A while ago, there was someone in my life in the habit of pouncing on me and kissing my cheeks. I don’t kiss unless I mean it and very few people kiss me, and I prefer it that way. I found this habit of cheek kissing unsettling, and I eventually found the confidence to say so. The response was to be told that it meant nothing, and said person kisses everyone. That was actually worse. Not just an invasion into my space, but a misuse of an intimacy. The person in question could not understand what was so unsettling to me, and I have come to realise what an impoverished emotional experience that represents.

Kissing is an intimacy. When you turn it into common currency, you devalue it. Like anything else, if you do it carelessly, meaninglessly, you make it that bit harder to have the depth when it is intended. If you say ‘I love’ over the slightest trivia that amuses you, what do you have left when you find your soul-mate?

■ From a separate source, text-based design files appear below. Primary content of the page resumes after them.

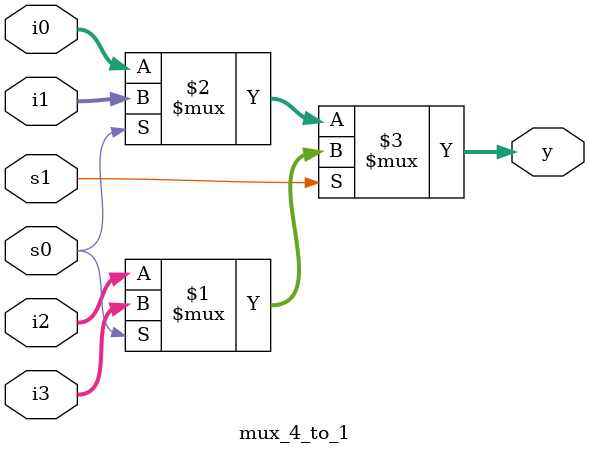
<source format=v>
module mux_4_to_1(
    input [7:0] i0, i1, i2, i3, 
    input s0, s1,
    output [7:0] y
);

// 4-to-1 Multiplexer
// Selects one of four 8-bit inputs based on s1 and s0

// Selection logic:
//   s1 s0 | y
//   ------|------------
//    0  0 | i0 (PC + 1)
//    0  1 | i1 (acc_out)
//    1  0 | i2 (rd_data)
//    1  1 | i3 (0)

assign y = (s1 ? (s0 ? i3 : i2) : (s0 ? i1 : i0));

endmodule

</source>
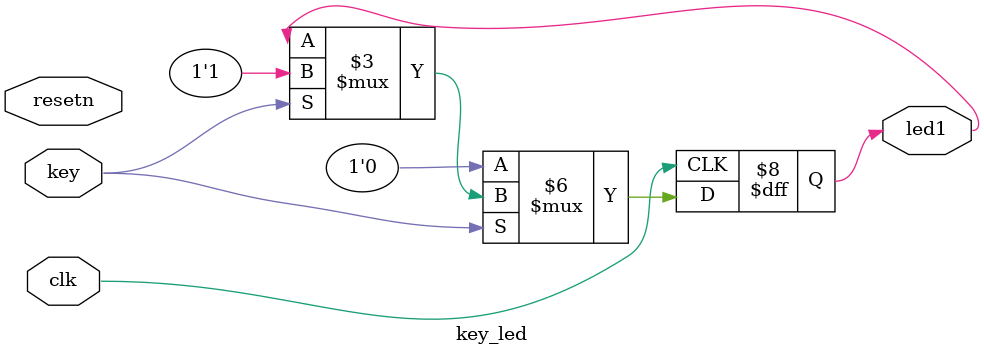
<source format=v>



module key_led(
	               input clk,
	               input resetn,
	               input wire key,
	               output reg led1 );
	              
	            
	  
	              
	               //led
	               always @(posedge clk )
	               begin
	                   if(!key)begin
	                    led1 <=0;
	                   end             
	                   else if(key) begin
	                    led1 <=1;
	                   end    
	               end
endmodule
</source>
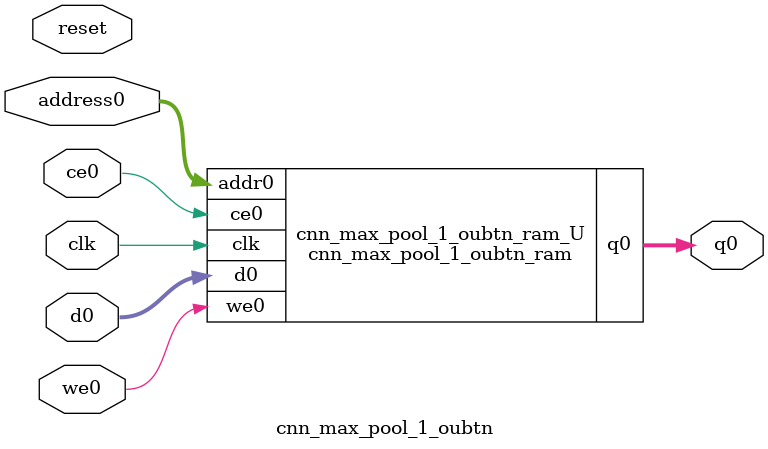
<source format=v>
`timescale 1 ns / 1 ps
module cnn_max_pool_1_oubtn_ram (addr0, ce0, d0, we0, q0,  clk);

parameter DWIDTH = 14;
parameter AWIDTH = 5;
parameter MEM_SIZE = 20;

input[AWIDTH-1:0] addr0;
input ce0;
input[DWIDTH-1:0] d0;
input we0;
output reg[DWIDTH-1:0] q0;
input clk;

(* ram_style = "distributed" *)reg [DWIDTH-1:0] ram[0:MEM_SIZE-1];




always @(posedge clk)  
begin 
    if (ce0) 
    begin
        if (we0) 
        begin 
            ram[addr0] <= d0; 
        end 
        q0 <= ram[addr0];
    end
end


endmodule

`timescale 1 ns / 1 ps
module cnn_max_pool_1_oubtn(
    reset,
    clk,
    address0,
    ce0,
    we0,
    d0,
    q0);

parameter DataWidth = 32'd14;
parameter AddressRange = 32'd20;
parameter AddressWidth = 32'd5;
input reset;
input clk;
input[AddressWidth - 1:0] address0;
input ce0;
input we0;
input[DataWidth - 1:0] d0;
output[DataWidth - 1:0] q0;



cnn_max_pool_1_oubtn_ram cnn_max_pool_1_oubtn_ram_U(
    .clk( clk ),
    .addr0( address0 ),
    .ce0( ce0 ),
    .we0( we0 ),
    .d0( d0 ),
    .q0( q0 ));

endmodule


</source>
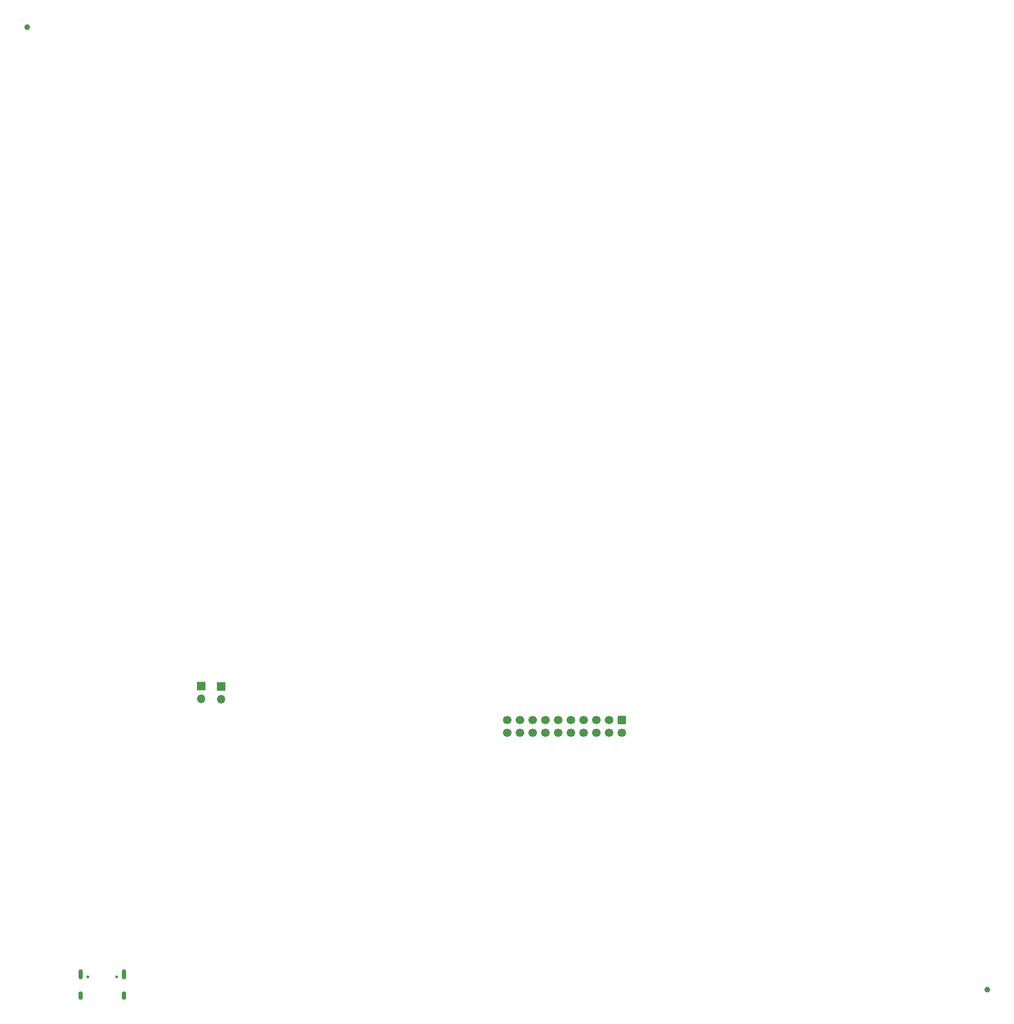
<source format=gbr>
%TF.GenerationSoftware,KiCad,Pcbnew,(6.0.9-0)*%
%TF.CreationDate,2022-12-31T14:30:25+01:00*%
%TF.ProjectId,tomclock,746f6d63-6c6f-4636-9b2e-6b696361645f,rev?*%
%TF.SameCoordinates,Original*%
%TF.FileFunction,Soldermask,Bot*%
%TF.FilePolarity,Negative*%
%FSLAX46Y46*%
G04 Gerber Fmt 4.6, Leading zero omitted, Abs format (unit mm)*
G04 Created by KiCad (PCBNEW (6.0.9-0)) date 2022-12-31 14:30:25*
%MOMM*%
%LPD*%
G01*
G04 APERTURE LIST*
G04 Aperture macros list*
%AMRoundRect*
0 Rectangle with rounded corners*
0 $1 Rounding radius*
0 $2 $3 $4 $5 $6 $7 $8 $9 X,Y pos of 4 corners*
0 Add a 4 corners polygon primitive as box body*
4,1,4,$2,$3,$4,$5,$6,$7,$8,$9,$2,$3,0*
0 Add four circle primitives for the rounded corners*
1,1,$1+$1,$2,$3*
1,1,$1+$1,$4,$5*
1,1,$1+$1,$6,$7*
1,1,$1+$1,$8,$9*
0 Add four rect primitives between the rounded corners*
20,1,$1+$1,$2,$3,$4,$5,0*
20,1,$1+$1,$4,$5,$6,$7,0*
20,1,$1+$1,$6,$7,$8,$9,0*
20,1,$1+$1,$8,$9,$2,$3,0*%
G04 Aperture macros list end*
%ADD10C,1.152000*%
%ADD11R,1.700000X1.700000*%
%ADD12O,1.700000X1.700000*%
%ADD13C,0.600000*%
%ADD14O,0.900000X1.700000*%
%ADD15O,0.900000X2.000000*%
%ADD16RoundRect,0.250000X-0.600000X0.600000X-0.600000X-0.600000X0.600000X-0.600000X0.600000X0.600000X0*%
%ADD17C,1.700000*%
G04 APERTURE END LIST*
D10*
%TO.C,H2*%
X216000000Y-209000000D03*
%TD*%
D11*
%TO.C,J1*%
X59250000Y-148475000D03*
D12*
X59250000Y-151015000D03*
%TD*%
D10*
%TO.C,H1*%
X24500000Y-17000000D03*
%TD*%
D13*
%TO.C,J2*%
X42390000Y-206425000D03*
X36610000Y-206425000D03*
D14*
X35180000Y-210115000D03*
X43820000Y-210115000D03*
D15*
X43820000Y-205945000D03*
X35180000Y-205945000D03*
%TD*%
D16*
%TO.C,J4*%
X143180000Y-155247500D03*
D17*
X143180000Y-157787500D03*
X140640000Y-155247500D03*
X140640000Y-157787500D03*
X138100000Y-155247500D03*
X138100000Y-157787500D03*
X135560000Y-155247500D03*
X135560000Y-157787500D03*
X133020000Y-155247500D03*
X133020000Y-157787500D03*
X130480000Y-155247500D03*
X130480000Y-157787500D03*
X127940000Y-155247500D03*
X127940000Y-157787500D03*
X125400000Y-155247500D03*
X125400000Y-157787500D03*
X122860000Y-155247500D03*
X122860000Y-157787500D03*
X120320000Y-155247500D03*
X120320000Y-157787500D03*
%TD*%
D11*
%TO.C,J3*%
X63250000Y-148500000D03*
D12*
X63250000Y-151040000D03*
%TD*%
M02*

</source>
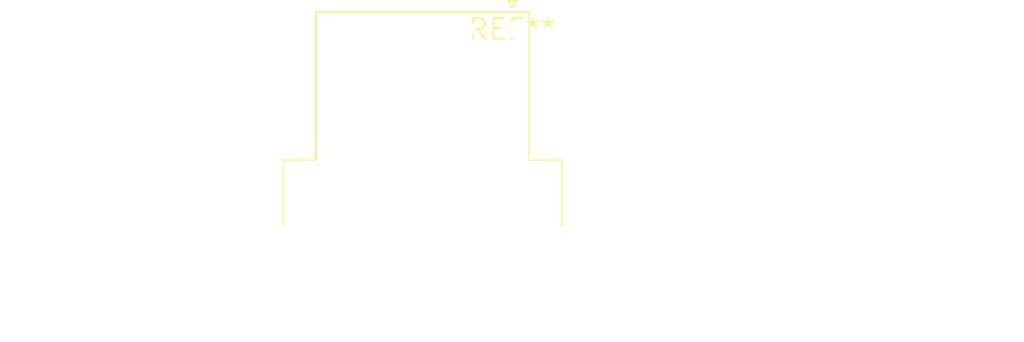
<source format=kicad_pcb>
(kicad_pcb (version 20240108) (generator pcbnew)

  (general
    (thickness 1.6)
  )

  (paper "A4")
  (layers
    (0 "F.Cu" signal)
    (31 "B.Cu" signal)
    (32 "B.Adhes" user "B.Adhesive")
    (33 "F.Adhes" user "F.Adhesive")
    (34 "B.Paste" user)
    (35 "F.Paste" user)
    (36 "B.SilkS" user "B.Silkscreen")
    (37 "F.SilkS" user "F.Silkscreen")
    (38 "B.Mask" user)
    (39 "F.Mask" user)
    (40 "Dwgs.User" user "User.Drawings")
    (41 "Cmts.User" user "User.Comments")
    (42 "Eco1.User" user "User.Eco1")
    (43 "Eco2.User" user "User.Eco2")
    (44 "Edge.Cuts" user)
    (45 "Margin" user)
    (46 "B.CrtYd" user "B.Courtyard")
    (47 "F.CrtYd" user "F.Courtyard")
    (48 "B.Fab" user)
    (49 "F.Fab" user)
    (50 "User.1" user)
    (51 "User.2" user)
    (52 "User.3" user)
    (53 "User.4" user)
    (54 "User.5" user)
    (55 "User.6" user)
    (56 "User.7" user)
    (57 "User.8" user)
    (58 "User.9" user)
  )

  (setup
    (pad_to_mask_clearance 0)
    (pcbplotparams
      (layerselection 0x00010fc_ffffffff)
      (plot_on_all_layers_selection 0x0000000_00000000)
      (disableapertmacros false)
      (usegerberextensions false)
      (usegerberattributes false)
      (usegerberadvancedattributes false)
      (creategerberjobfile false)
      (dashed_line_dash_ratio 12.000000)
      (dashed_line_gap_ratio 3.000000)
      (svgprecision 4)
      (plotframeref false)
      (viasonmask false)
      (mode 1)
      (useauxorigin false)
      (hpglpennumber 1)
      (hpglpenspeed 20)
      (hpglpendiameter 15.000000)
      (dxfpolygonmode false)
      (dxfimperialunits false)
      (dxfusepcbnewfont false)
      (psnegative false)
      (psa4output false)
      (plotreference false)
      (plotvalue false)
      (plotinvisibletext false)
      (sketchpadsonfab false)
      (subtractmaskfromsilk false)
      (outputformat 1)
      (mirror false)
      (drillshape 1)
      (scaleselection 1)
      (outputdirectory "")
    )
  )

  (net 0 "")

  (footprint "DSUB-9_Female_Horizontal_P2.77x2.84mm_EdgePinOffset9.40mm" (layer "F.Cu") (at 0 0))

)

</source>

Boundaries are not just about keeping people out. They are also about what you hold on the inside. The line between intimacy and casual acquaintance holds so much inside of it. Within the boundary, there is trust and openness, emotional honesty, there is meaningful affection. Your body, your kisses, your embraces are far more meaningful gifts if they are only given carefully and deliberately. That which is not given with care tends not to elicit care, either. The better I get at asserting my boundaries, the more able I am to see the treasures that can be kept on the inside of those lines. There is incredible power in deliberate limitation, in the consciousness that goes with choosing a limit. All too often we mistake freedom for being without boundaries, but I think increasingly that freedom is more readily found on the inside of the most carefully drawn lines.